The transition is still uneven: purchase price, charging access, and driving habits remain barriers for many. But the higher gas climbs, the more the math changes.

Across Quebec

Vaudreuil–Soulanges bus network to be revamped with the arrival of the REM

The REM’s arrival in the west will force a redesign of the Vaudreuil–Soulanges bus network. Current routes will need to be rethought to better feed the new stations and avoid duplication.

For riders, that’s the whole question: will the new setup make trips easier, or just more fragmented? On paper, integration promises more efficiency. On the ground, it will come down to transfers, frequency, and patience.

Bernard Drainville gains support from three ministers in CAQ leadership race

The race to succeed François Legault is entering its final stretch, and Bernard Drainville has added three ministerial endorsements to his campaign.

In such a short race, signals like this matter. Endorsements don’t guarantee anything, but they help shape the image of a candidate positioning himself as the choice of continuity and political weight.

With the vote approaching, the CAQ is playing for more than just a new name on the premier’s office door.

Study stresses urgent action against tuberculosis in Nunavik

A study published in the Canadian Medical Association Journal urges governments to quickly strengthen the response to tuberculosis in Nunavik.

The authors call for stronger basic services, better access to X‑rays, and more direct involvement of Inuit communities in decision‑making. The message is hard to ignore: in the North, gaps in access to care continue to have serious consequences.

Nunavik already has 38 cases in 2026, after a particularly severe 2025. At this point, calling it urgent is no exaggeration.

Three dead in residential fire in Northern Quebec

Three people have died in a residential fire in Northern Quebec. The exact circumstances remain unclear, but the tragedy adds to a particularly heavy series of incidents since the start of the month.

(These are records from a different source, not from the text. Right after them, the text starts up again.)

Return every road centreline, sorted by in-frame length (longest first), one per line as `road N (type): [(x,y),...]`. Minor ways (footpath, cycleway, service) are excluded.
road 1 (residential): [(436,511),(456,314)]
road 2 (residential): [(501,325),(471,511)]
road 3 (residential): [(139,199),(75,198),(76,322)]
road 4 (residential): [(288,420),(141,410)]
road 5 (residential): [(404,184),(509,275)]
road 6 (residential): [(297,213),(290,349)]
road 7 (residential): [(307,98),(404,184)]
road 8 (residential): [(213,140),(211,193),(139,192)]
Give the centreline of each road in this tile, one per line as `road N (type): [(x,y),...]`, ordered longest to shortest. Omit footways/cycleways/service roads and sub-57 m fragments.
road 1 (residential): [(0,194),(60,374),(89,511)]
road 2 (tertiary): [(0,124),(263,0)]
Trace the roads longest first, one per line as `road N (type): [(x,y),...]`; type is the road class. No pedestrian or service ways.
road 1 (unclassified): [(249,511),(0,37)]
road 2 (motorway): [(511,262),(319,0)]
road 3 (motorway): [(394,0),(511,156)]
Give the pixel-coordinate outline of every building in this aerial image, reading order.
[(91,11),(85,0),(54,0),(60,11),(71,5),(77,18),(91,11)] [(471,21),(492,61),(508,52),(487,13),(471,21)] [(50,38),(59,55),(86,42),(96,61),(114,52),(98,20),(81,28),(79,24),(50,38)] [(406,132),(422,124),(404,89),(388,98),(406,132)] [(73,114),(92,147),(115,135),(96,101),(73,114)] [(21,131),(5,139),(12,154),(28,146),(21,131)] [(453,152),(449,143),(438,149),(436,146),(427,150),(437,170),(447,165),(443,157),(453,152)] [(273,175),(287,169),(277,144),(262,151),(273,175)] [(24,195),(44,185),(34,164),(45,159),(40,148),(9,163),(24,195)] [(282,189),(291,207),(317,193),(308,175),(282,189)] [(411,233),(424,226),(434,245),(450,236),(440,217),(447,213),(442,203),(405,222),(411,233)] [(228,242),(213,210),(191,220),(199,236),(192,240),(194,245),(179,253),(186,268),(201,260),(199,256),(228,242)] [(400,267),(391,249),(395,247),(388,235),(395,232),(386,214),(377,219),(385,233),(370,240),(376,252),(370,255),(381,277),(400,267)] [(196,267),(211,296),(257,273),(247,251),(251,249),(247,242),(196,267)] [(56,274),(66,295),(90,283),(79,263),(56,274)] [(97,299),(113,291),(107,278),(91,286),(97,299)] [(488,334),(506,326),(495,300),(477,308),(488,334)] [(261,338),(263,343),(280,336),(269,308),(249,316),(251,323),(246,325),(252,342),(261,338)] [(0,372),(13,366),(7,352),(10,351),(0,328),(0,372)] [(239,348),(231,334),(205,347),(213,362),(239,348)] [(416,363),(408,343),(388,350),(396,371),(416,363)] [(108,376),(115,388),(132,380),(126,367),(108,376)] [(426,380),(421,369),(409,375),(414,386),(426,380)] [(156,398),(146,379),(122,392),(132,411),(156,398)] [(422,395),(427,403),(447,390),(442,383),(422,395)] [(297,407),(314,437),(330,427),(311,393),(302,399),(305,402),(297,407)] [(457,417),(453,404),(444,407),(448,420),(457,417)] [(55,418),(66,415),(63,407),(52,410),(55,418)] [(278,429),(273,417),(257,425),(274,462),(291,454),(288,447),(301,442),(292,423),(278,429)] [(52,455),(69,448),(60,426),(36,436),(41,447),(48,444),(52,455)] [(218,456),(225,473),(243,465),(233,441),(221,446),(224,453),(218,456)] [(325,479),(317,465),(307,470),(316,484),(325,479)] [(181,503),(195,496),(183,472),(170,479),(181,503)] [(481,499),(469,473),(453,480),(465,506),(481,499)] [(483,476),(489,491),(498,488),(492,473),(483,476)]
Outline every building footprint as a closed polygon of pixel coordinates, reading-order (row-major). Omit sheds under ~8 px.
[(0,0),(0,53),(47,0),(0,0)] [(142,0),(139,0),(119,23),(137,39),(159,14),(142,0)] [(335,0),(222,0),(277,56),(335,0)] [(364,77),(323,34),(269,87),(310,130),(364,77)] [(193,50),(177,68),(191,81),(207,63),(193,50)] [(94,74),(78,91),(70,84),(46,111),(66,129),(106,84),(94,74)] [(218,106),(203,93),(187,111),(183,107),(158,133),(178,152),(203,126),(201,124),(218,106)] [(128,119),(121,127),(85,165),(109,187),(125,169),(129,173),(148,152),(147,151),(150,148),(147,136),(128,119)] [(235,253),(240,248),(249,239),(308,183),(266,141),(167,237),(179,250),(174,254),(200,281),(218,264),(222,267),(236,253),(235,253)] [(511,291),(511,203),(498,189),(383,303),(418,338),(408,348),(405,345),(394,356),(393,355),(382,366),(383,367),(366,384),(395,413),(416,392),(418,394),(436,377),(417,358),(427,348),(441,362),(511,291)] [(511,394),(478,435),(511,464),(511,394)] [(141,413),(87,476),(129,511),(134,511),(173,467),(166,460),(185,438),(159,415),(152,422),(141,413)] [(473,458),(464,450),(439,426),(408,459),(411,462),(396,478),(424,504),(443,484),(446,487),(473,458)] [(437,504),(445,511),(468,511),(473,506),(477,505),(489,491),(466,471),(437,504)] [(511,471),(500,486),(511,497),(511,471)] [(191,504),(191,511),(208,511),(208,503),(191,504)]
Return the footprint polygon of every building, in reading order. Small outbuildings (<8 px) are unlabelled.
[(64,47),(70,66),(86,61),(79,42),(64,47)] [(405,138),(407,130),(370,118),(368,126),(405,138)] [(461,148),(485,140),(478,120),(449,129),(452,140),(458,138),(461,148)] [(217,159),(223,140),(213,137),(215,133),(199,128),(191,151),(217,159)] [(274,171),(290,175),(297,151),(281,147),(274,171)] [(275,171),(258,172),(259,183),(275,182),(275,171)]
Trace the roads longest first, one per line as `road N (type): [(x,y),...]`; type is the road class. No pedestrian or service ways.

In remote regions, these events raise familiar concerns: response times, access to emergency services, and the vulnerability of homes can quickly turn a fire into a catastrophe.

Strong winds knock out power for thousands

Powerful gusts caused outages across several regions of Quebec, leaving thousands of households without electricity.

In spring, these episodes are a reminder that the thaw doesn’t just bring mud and unzipped jackets. It also puts the grid to the test under still‑unstable conditions.

National Stories

Indigenous organizations denounce end of federal funding

Several Indigenous organizations say they are losing key federal funding tied to the national response to missing and murdered Indigenous women, girls, and 2SLGBTQIA+ people.

The criticism is blunt: Ottawa says it wants to maintain momentum, but groups on the ground argue they’re being stripped of resources just when the work needs to deepen. In this kind of file, credibility rarely survives budget cuts.

Universities offer accommodations to students affected by the Middle East war

Canadian universities are granting exam deferrals, extended deadlines, and other accommodations to students affected by the war in the Middle East.

These measures acknowledge a simple reality: a conflict experienced from afar can still disrupt daily life here — concentration, sleep, family ties, mental health, everything can follow the fault line.

WestJet adds temporary fuel surcharge

WestJet will impose a temporary surcharge on certain flights due to rising fuel costs.

For travellers, it adds to a familiar feeling: the price you see at the start rarely tells the whole story. Between fees, surcharges, and reduced flexibility, the final total often lands higher than expected.

Coup de cœur

Today’s favourite moment goes to that very Montréal newsroom dynamic where even a space story can split the room: some at “the office” still find Artemis II pure wonder, others think we’ve covered enough. Proof that even the Moon can become an editorial‑line debate.

Before we go

That’s it for this morning. Between the cost of filling up, the winds shaking the province, the transit networks being rewired, and the small gestures that keep a city standing, Montréal starts the week in a familiar mix of logistics, pressure, and solidarity.